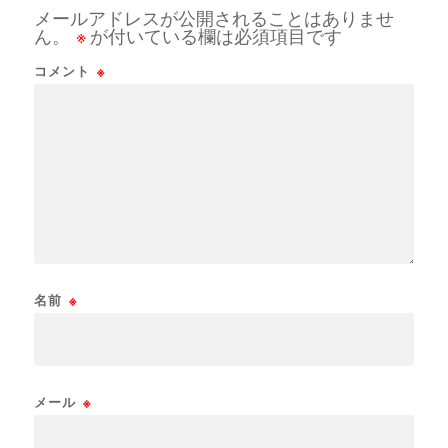
メールアドレスが公開されることはありませ
ん。
※
が付いている欄は必須項目です
コメント
※
名前
※
メール
※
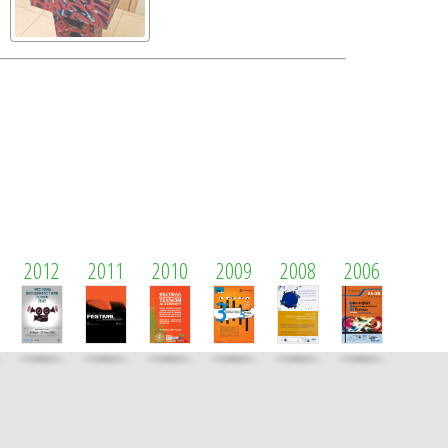
2012
2011
2010
2009
2008
2006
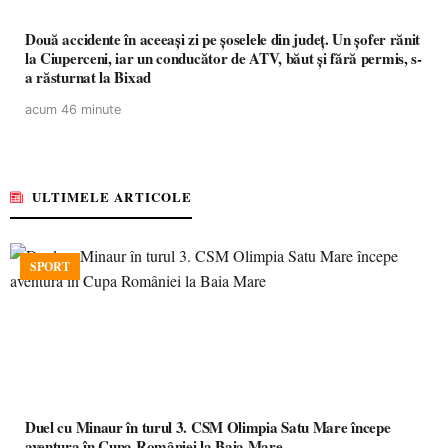
Două accidente în aceeași zi pe șoselele din județ. Un șofer rănit
la Ciuperceni, iar un conducător de ATV, băut și fără permis, s-
a răsturnat la Bixad
acum 46 minute
ULTIMELE ARTICOLE
SPORT
Duel cu Minaur în turul 3. CSM Olimpia Satu Mare începe
aventura în Cupa României la Baia Mare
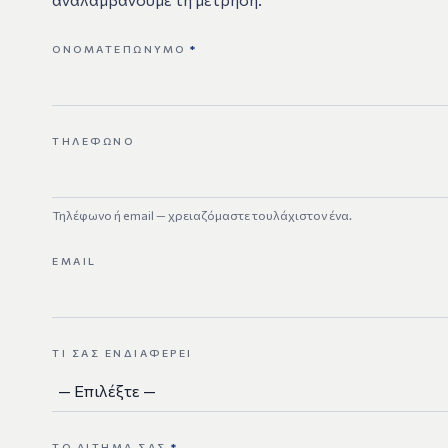
ΟΝΟΜΑΤΕΠΏΝΥΜΟ
*
ΤΗΛΈΦΩΝΟ
Τηλέφωνο ή email — χρειαζόμαστε τουλάχιστον ένα.
EMAIL
ΤΙ ΣΑΣ ΕΝΔΙΑΦΈΡΕΙ
ΤΟ ΑΊΤΗΜΆ ΣΑΣ
*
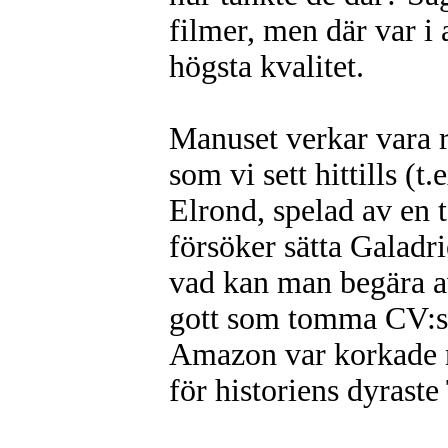
filmer, men där var i 
högsta kvalitet.
Manuset verkar vara 
som vi sett hittills (
Elrond, spelad av en 
försöker sätta Galadri
vad kan man begära a
gott som tomma CV:s?
Amazon var korkade n
för historiens dyrast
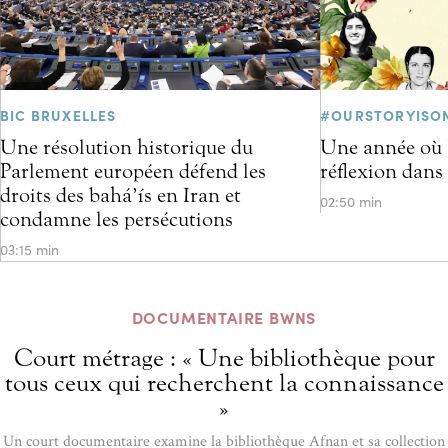
BIC BRUXELLES
#OURSTORYISO
Une résolution historique du
Une année où l
Parlement européen défend les
réflexion dans
droits des bahá’ís en Iran et
02:50 min
condamne les persécutions
03:15 min
DOCUMENTAIRE BWNS
Court métrage : « Une bibliothèque pour
tous ceux qui recherchent la connaissance
»
Un court documentaire examine la bibliothèque Afnan et sa collection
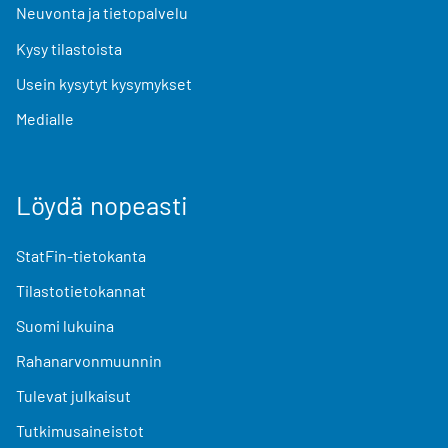
Neuvonta ja tietopalvelu
Kysy tilastoista
Usein kysytyt kysymykset
Medialle
Löydä nopeasti
StatFin-tietokanta
Tilastotietokannat
Suomi lukuina
Rahanarvonmuunnin
Tulevat julkaisut
Tutkimusaineistot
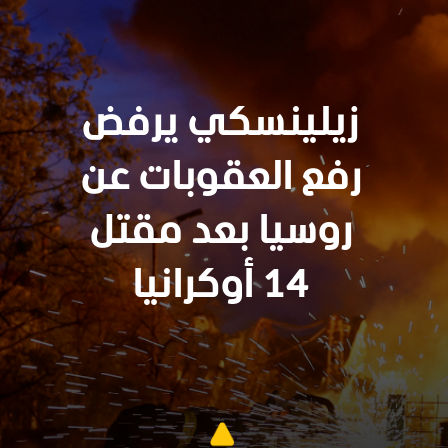
زيلينسكي يرفض
رفع العقوبات عن
روسيا بعد مقتل
14 أوكرانيا
سنجدهــم كلهـم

# Problem
Please copy out every line in the listing that has the string "Mare".

# Result
Duel cu Minaur în turul 3. CSM Olimpia Satu Mare începe
aventura în Cupa României la Baia Mare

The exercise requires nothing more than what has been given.